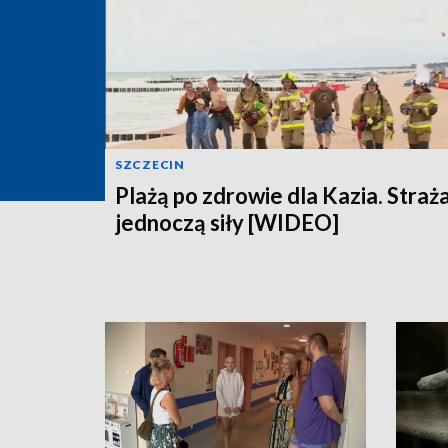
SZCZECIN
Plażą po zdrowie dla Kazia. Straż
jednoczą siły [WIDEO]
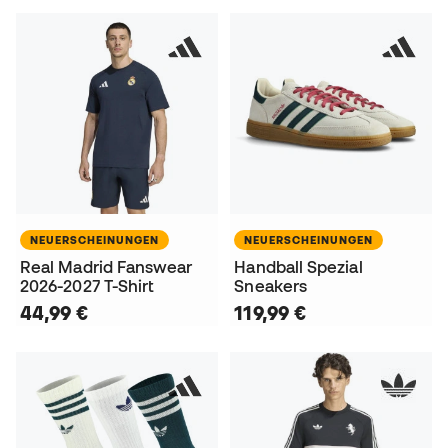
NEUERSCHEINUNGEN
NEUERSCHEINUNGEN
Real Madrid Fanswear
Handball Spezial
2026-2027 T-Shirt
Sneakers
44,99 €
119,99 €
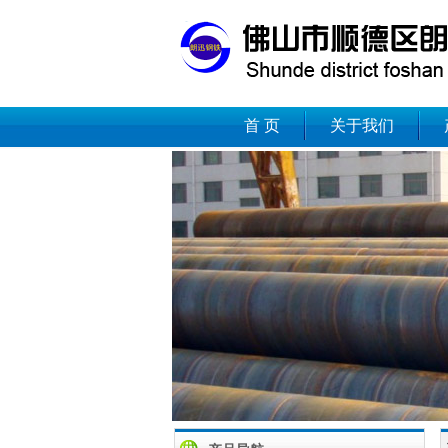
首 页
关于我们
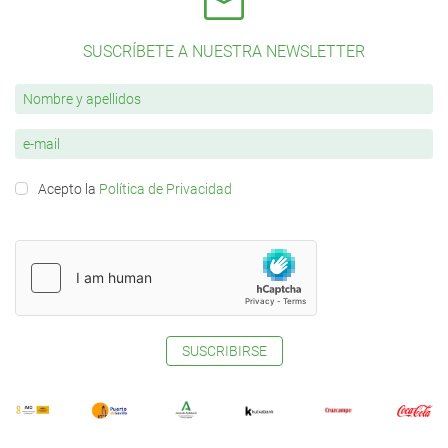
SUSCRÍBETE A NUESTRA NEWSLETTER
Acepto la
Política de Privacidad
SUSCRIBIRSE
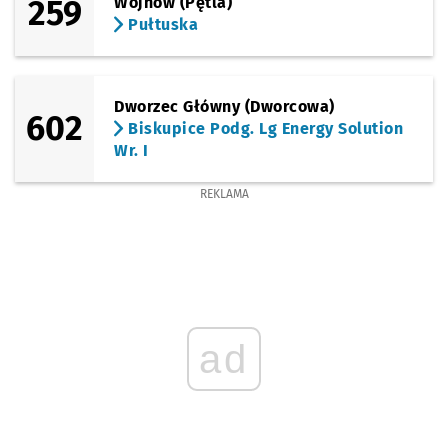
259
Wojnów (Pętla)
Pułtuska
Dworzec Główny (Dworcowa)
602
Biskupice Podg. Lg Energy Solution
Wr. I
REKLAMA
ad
+ + +
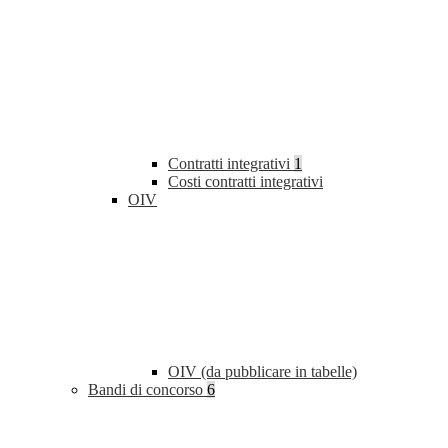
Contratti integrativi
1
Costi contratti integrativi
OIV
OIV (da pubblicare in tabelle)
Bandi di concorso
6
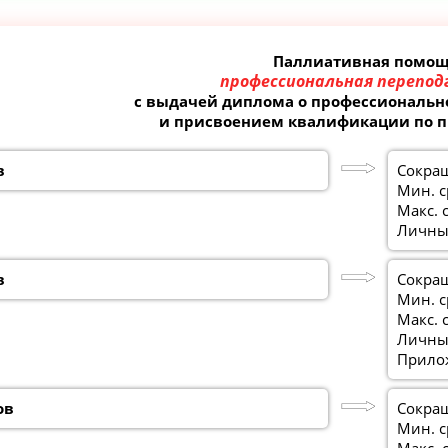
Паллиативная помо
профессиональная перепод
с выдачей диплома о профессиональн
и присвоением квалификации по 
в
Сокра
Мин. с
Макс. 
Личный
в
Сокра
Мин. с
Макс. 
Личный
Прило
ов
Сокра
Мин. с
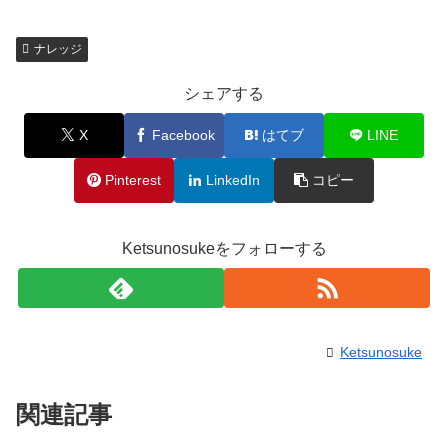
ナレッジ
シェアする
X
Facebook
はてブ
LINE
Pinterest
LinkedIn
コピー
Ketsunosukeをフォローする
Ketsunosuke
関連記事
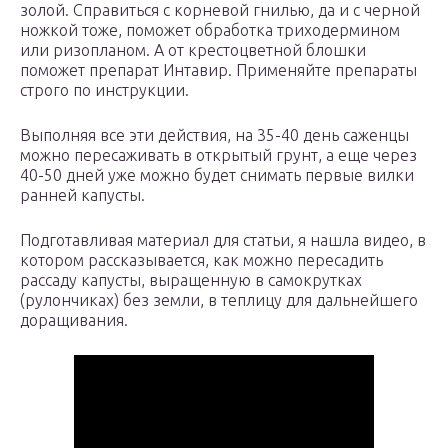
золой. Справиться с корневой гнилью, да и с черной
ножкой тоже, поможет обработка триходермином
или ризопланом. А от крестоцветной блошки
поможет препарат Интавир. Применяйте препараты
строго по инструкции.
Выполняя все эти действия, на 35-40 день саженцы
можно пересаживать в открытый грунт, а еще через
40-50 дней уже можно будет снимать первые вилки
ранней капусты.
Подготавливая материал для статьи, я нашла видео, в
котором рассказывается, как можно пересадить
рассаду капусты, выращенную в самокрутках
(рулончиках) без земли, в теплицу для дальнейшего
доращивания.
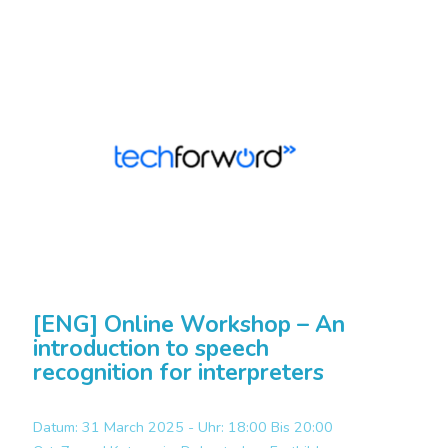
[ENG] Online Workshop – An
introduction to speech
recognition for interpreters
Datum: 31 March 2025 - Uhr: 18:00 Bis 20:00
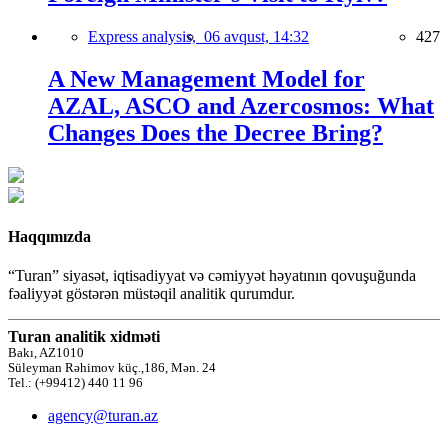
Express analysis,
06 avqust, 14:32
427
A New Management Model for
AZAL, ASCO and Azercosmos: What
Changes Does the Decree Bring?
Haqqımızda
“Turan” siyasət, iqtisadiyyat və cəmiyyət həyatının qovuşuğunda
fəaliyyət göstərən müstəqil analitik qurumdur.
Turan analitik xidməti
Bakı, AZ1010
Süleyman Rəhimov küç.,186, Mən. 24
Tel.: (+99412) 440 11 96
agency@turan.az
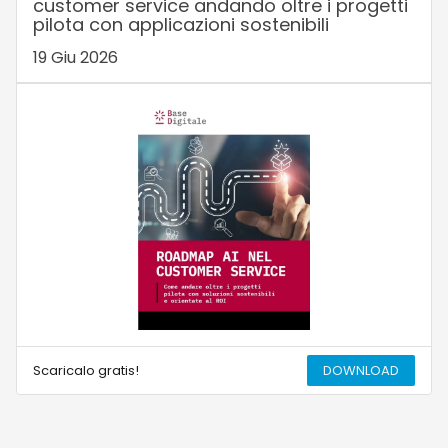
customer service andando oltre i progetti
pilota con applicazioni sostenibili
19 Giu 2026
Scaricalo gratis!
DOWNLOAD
+ + +
Apply a filter to the listing above so that only lines with "analitik" are kept, and copy those lines.

fəaliyyət göstərən müstəqil analitik qurumdur.
Turan analitik xidməti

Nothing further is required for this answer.